Extrait choisi:
L’humanité est sans doute la seule espèce qui soit animée d’une pulsion autodestructrice. La vie est un processus merveilleux, mais pourquoi s’acharner à l’abimer et à la détruire ?
Le mythe du paradis terrestre aurait pu être une réalité si les humains avaient eu plus de sagesse et de bon sens. Les fruits de l’arbre de la connaissance, qui nous attirent et nous fascinent depuis Adam et Eve, furent les outils d’une permanente autodestruction, aussi bien au niveau personnel qu’au niveau collectif.
Thanatos
Nous connaissons tous autour de nous des personnes qui s’autodétruisent et nous sommes souvent les témoins démunis d’une lente descente aux enfers qui semble aussi inéluctable qu’incompréhensible.
L’homme est imaginatif et nous avons à notre disposition mille moyens. Bien sûr nous pouvons nous détruire de façon très traditionnelle, par l’alcool ou le tabac, mais il existe des moyens plus modernes avec des drogues diverses qui détruisent littéralement l’organisme.
Plus que d’autres, les jeunes aiment narguer la mort, dans une sorte de danse macabre, en prenant des risques inconsidérés, sur les routes, lors d’activités sportives ou désormais avec des drogues de plus en plus dures, comme si la vie ne méritait pas d’être vécue.
Se détruire par l’excès de nourriture et la mal-bouffe est devenu aussi à la mode et nombreux sont ceux qui le revendiquent comme un droit. L’obésité est aujourd’hui, en Occident, le moyen le plus doux et le plus indolore de se détruire à petit feu en fragilisant l’organisme. C’est « l’ère de l’obésité heureuse ». Le capital santé est souvent dilapidé et dans ces conditions, vieillir devient synonyme de déchéance et de dépendance.
L’espèce humaine a en elle, comme une spécificité unique, de fortes pulsions de mort, sans doute la rançon d’un psychisme complexe aux multiples strates. Le nombre hallucinant de suicides en atteste. L’autodestruction n’est qu’un suicide lent lorsque nous trouvons la vie trop pesante ou trop douloureuse.
Je dois dire qu’il m’a toujours été difficile de comprendre comment des êtres jeunes, en bonne santé et intelligents pouvaient être attirés par des enfers artificiels qui les rendent dépendants et qui les détruisent. C’est une des spécificités de notre civilisation contemporaine et cela peut être interprété comme un sombre présage.
Auto-sabotage
Il existe bien des façons de se pourrir la vie et, finalement, d’être malheureux. Nos choix de vie sont parfois calamiteux, à commencer par le choix de notre partenaire. Nous avons souvent une fâcheuse tendance à nous orienter dans des voies sans issue, alors que nous serions capables de mettre en garde un frère ou un ami qui prendrait cette direction !
L’aveuglement constitue donc un handicap majeur de l’espèce humaine qui semble avoir assez peu d’aptitude au bonheur. Nous avons à notre disposition mille tours dans notre sac pour nous gâcher la vie, pour s’interdire d’être heureux ou de réussir, aussi bien dans la vie affective que professionnelle.

Consigne: Dans le texte sur l'autodestruction, recopiez le passage allant de « Je dois dire » jusqu'à « un sombre présage. » inclus, en substituant « paradis artificiels » à « enfers artificiels ». Les enregistrements qui viennent ensuite constituent un matériau à part.

Données fournies:
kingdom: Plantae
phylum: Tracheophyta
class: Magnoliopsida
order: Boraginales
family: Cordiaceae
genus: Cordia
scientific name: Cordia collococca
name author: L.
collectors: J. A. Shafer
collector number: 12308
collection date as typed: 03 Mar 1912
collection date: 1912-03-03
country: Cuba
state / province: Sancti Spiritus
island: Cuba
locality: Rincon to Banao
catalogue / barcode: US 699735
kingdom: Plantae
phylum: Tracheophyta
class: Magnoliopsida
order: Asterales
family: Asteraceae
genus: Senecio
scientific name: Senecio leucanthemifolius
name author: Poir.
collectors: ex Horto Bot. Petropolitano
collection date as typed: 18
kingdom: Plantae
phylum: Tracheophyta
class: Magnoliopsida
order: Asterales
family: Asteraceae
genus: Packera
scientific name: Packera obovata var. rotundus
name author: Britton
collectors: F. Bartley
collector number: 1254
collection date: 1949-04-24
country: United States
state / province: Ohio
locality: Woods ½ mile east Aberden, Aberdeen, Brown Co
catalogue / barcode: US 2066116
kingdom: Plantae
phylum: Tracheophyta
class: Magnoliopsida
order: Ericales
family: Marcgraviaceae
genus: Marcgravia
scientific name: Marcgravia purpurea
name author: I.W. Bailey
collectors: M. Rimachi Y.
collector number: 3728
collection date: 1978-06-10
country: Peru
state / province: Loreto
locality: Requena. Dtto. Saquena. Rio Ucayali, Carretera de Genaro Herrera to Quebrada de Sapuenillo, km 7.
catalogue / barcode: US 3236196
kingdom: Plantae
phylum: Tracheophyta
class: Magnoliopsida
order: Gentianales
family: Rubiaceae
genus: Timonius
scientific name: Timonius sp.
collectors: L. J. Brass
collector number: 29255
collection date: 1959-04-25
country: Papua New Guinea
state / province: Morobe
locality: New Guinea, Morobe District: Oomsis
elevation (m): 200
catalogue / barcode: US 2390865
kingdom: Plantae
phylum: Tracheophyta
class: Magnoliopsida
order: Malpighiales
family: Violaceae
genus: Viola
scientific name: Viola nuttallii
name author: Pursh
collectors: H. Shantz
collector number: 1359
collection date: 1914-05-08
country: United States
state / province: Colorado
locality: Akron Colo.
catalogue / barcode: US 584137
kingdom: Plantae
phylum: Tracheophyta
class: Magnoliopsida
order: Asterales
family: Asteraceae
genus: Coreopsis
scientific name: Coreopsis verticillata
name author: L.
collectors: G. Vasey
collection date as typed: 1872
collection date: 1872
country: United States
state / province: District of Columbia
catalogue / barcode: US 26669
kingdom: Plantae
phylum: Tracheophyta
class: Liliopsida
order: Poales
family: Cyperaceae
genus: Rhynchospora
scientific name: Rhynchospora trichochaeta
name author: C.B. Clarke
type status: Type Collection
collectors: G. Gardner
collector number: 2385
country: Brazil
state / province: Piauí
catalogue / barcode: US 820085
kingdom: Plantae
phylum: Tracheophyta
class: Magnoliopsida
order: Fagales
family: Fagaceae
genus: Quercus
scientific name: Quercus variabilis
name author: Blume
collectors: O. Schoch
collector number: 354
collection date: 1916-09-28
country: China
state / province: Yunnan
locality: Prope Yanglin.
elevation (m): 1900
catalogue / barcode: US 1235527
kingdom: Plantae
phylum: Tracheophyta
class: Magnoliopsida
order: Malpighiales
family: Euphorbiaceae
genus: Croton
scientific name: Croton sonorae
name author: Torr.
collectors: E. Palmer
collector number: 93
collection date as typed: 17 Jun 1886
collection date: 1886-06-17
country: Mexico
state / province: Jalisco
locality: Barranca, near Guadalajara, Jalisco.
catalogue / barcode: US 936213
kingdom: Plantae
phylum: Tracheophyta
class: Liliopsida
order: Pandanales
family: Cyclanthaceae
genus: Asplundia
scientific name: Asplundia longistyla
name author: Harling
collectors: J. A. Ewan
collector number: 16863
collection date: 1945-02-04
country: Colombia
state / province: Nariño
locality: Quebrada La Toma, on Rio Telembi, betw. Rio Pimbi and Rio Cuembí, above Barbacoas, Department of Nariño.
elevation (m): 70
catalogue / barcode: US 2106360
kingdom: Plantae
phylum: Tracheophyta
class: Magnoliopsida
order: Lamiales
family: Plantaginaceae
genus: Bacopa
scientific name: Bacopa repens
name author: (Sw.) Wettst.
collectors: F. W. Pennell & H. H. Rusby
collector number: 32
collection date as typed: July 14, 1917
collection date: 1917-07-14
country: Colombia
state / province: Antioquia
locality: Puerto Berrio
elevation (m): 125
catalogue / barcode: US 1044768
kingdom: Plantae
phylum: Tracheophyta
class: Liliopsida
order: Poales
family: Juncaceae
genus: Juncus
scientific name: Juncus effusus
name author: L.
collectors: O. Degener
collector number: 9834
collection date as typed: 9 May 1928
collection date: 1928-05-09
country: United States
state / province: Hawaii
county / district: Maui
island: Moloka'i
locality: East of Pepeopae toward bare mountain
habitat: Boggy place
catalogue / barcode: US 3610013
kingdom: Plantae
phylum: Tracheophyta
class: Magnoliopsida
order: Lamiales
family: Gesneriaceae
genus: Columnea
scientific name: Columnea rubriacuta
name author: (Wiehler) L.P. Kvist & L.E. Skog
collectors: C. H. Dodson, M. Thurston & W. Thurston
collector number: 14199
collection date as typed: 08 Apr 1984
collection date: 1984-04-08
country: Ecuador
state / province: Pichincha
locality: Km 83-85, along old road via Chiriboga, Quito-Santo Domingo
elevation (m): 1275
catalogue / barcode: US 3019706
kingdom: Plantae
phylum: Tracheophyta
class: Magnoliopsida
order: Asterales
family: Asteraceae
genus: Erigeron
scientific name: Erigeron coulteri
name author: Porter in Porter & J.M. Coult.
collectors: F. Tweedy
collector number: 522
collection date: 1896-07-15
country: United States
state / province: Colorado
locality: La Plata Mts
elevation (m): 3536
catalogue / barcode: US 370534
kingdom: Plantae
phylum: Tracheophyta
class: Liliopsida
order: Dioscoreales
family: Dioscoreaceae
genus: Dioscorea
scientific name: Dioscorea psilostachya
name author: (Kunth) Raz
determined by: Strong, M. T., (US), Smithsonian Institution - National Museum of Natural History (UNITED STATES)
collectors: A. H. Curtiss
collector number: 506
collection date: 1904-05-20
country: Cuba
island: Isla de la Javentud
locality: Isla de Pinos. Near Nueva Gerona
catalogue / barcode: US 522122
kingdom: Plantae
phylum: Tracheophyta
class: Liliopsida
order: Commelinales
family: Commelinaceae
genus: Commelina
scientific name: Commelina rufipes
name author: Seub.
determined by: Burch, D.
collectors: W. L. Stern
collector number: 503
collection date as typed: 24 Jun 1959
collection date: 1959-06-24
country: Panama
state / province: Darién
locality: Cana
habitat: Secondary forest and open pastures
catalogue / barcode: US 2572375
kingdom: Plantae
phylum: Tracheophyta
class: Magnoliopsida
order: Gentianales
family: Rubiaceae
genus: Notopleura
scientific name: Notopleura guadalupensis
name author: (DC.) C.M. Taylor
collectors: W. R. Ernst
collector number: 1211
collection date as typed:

Réponse finale:
Je dois dire qu’il m’a toujours été difficile de comprendre comment des êtres jeunes, en bonne santé et intelligents pouvaient être attirés par des paradis artificiels qui les rendent dépendants et qui les détruisent. C’est une des spécificités de notre civilisation contemporaine et cela peut être interprété comme un sombre présage.